Not enough to have just purchasing manager. We must mind advertising and promotion part of the strategy. It is very complex concept in purchasing process. Must be done external and internal assessment of the environments, it will help to select most optimal target market, increase income and save our budget. Our product will be well known and easy selling.
To integrate the subsystem of low quality of robot’s jointing compounds, we need to follow the operational techniques and the activities which will sustain a quality of product and service that will satisfy given needs. The quality management system must be developing with continuous improvement, to sustain quality and business objectives.

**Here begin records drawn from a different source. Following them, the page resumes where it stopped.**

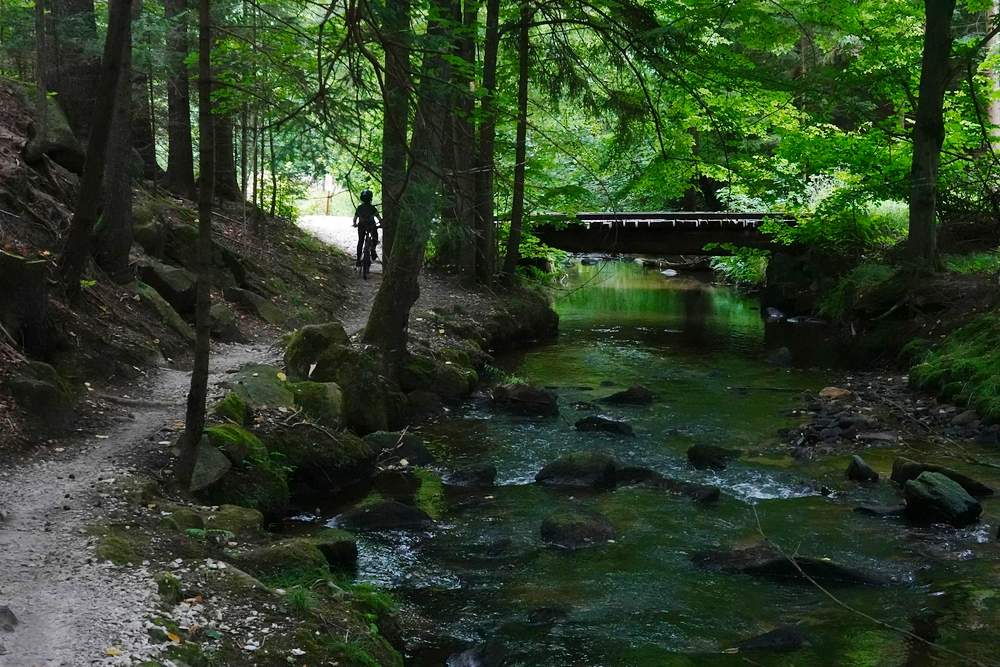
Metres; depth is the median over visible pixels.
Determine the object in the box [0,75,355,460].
hillside
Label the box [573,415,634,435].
rock
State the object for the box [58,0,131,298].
tree
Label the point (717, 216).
bridge
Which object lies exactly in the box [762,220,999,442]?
right bank
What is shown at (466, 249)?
tree
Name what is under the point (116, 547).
mossy rock
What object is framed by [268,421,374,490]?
mossy rock
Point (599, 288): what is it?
river
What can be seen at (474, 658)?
rock
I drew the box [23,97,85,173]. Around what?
rock
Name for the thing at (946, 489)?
rock
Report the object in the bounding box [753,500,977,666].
branch
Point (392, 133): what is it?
tree
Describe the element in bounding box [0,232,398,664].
dirt path
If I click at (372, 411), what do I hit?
mossy rock
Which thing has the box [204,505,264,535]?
mossy rock
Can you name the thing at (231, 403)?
mossy rock
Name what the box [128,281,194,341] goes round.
rock
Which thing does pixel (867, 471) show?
rock
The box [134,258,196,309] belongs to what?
rock
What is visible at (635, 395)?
rock
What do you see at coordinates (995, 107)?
tree
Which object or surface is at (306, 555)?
mossy rock
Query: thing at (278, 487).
mossy rock
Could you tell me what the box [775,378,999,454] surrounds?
gravel bank
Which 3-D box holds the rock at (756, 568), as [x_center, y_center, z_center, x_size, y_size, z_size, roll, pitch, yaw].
[1.671,1.397,9.015,1.296,0.287,0.593,0,6,0]
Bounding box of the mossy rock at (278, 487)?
[200,423,289,517]
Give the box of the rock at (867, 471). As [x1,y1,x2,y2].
[845,455,879,482]
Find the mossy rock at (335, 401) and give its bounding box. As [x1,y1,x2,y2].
[284,379,345,428]
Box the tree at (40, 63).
[32,0,49,151]
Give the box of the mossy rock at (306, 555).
[240,539,328,585]
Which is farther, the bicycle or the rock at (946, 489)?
the bicycle
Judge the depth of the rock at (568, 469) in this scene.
11.45 m
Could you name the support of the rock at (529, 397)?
in the river
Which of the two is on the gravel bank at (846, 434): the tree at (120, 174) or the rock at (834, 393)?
the rock at (834, 393)
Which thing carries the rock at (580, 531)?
in the river
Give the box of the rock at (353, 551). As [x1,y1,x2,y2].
[310,529,358,572]
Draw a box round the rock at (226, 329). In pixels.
[208,302,241,341]
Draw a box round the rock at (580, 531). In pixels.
[539,512,616,547]
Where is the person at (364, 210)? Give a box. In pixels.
[352,189,381,265]
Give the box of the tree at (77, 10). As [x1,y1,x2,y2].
[49,0,100,136]
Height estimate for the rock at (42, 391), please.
0.496 m
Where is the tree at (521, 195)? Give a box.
[504,0,532,283]
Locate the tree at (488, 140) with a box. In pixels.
[473,0,500,286]
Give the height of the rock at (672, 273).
0.331 m
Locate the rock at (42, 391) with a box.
[9,361,73,426]
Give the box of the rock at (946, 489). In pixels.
[901,470,983,525]
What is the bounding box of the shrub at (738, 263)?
[707,243,769,286]
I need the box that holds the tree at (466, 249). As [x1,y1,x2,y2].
[441,0,478,282]
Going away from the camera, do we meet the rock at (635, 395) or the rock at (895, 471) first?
the rock at (895, 471)
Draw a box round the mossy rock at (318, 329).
[283,322,349,378]
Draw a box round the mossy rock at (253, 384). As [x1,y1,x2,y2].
[220,363,295,411]
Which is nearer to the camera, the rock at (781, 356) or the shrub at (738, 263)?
the rock at (781, 356)
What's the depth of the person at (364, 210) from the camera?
23.50 m
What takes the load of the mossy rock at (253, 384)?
on the rocky bank
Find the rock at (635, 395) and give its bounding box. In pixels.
[599,385,656,405]
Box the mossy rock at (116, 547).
[94,533,133,565]
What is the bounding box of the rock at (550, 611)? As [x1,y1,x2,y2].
[526,605,570,623]
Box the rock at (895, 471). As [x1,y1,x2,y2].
[888,458,992,497]
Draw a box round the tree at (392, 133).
[380,0,412,260]
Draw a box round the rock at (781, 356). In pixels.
[767,347,792,366]
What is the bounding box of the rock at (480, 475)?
[443,463,497,486]
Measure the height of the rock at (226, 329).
0.494 m
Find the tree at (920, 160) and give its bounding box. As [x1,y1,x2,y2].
[904,0,953,272]
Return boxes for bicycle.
[356,225,378,279]
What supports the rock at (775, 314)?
in the river
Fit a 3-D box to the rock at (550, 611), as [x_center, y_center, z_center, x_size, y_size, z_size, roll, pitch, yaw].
[0.258,1.484,8.129,0.263,0.149,0.304,0,6,0]
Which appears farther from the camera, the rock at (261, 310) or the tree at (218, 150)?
the tree at (218, 150)
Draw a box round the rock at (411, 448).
[364,430,434,466]
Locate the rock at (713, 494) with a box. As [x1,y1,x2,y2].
[615,467,718,501]
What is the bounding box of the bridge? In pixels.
[522,211,798,261]
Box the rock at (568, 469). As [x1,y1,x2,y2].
[534,451,619,488]
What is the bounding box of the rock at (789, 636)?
[736,626,808,651]
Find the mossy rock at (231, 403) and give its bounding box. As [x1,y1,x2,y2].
[212,393,251,425]
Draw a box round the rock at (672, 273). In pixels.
[660,268,677,276]
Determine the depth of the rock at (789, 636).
7.61 m
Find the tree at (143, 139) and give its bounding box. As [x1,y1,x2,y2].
[129,0,156,178]
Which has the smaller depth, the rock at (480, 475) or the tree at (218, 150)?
the rock at (480, 475)
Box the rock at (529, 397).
[490,382,560,416]
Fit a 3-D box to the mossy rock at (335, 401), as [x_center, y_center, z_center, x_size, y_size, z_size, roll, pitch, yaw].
[-1.472,0.602,11.992,0.593,0.482,0.643,2,7,19]
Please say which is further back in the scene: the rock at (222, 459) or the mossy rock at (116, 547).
the rock at (222, 459)
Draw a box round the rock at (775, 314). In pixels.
[763,306,785,320]
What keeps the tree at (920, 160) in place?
on the right bank at (971, 284)
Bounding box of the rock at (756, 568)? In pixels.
[688,545,901,586]
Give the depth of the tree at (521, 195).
20.75 m
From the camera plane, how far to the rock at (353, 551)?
8.62 m
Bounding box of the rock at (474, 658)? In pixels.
[447,642,511,666]
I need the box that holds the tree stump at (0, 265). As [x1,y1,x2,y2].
[0,249,59,355]
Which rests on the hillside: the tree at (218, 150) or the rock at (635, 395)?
the tree at (218, 150)
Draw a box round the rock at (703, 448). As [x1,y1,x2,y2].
[685,443,742,469]
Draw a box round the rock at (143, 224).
[130,201,168,254]
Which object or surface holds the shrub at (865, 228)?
on the right bank at (971, 284)
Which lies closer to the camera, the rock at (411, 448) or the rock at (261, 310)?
the rock at (411, 448)
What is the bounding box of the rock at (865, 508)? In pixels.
[852,502,907,516]
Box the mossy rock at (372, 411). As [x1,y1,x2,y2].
[311,348,399,434]
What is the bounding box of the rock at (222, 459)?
[188,432,231,491]
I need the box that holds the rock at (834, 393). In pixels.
[819,386,850,398]
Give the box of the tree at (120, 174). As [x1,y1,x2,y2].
[100,0,137,276]
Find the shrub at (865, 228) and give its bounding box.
[771,197,909,254]
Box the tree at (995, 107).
[984,0,999,152]
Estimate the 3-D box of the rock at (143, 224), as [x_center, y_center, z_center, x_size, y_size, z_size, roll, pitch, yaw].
[-3.957,-1.057,17.045,0.742,0.717,0.818,2,7,19]
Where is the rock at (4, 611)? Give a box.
[0,604,18,630]
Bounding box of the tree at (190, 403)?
[179,0,217,490]
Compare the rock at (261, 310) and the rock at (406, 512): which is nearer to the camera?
the rock at (406, 512)
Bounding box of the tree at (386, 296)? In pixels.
[365,0,460,374]
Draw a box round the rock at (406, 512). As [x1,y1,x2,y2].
[331,499,435,530]
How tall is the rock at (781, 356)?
0.348 m
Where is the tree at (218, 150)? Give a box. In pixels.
[210,96,238,203]
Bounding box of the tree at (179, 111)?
[163,0,196,194]
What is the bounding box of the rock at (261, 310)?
[227,286,288,325]
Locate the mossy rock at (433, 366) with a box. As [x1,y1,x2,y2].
[399,351,476,399]
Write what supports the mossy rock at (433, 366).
on the rocky bank
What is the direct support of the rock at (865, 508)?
in the river
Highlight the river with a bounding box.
[286,258,999,666]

We analyzed the JEEVES PLC Company, which produces innovative product – the robot, designed to help our customers in domestic chores. To maintain quality and to analyze current dilemmas on all phases in production and trending processes we have been used the statistics from case study and quality control tools such as; flowcharts check sheets, Pareto diagrams, cause and effect diagrams, scatter diagrams and control charts. Above recommendations will affect the organization effectively, and will lead to continuous improving quality on all levels of the value chain and sustain competitive advantage over opponents.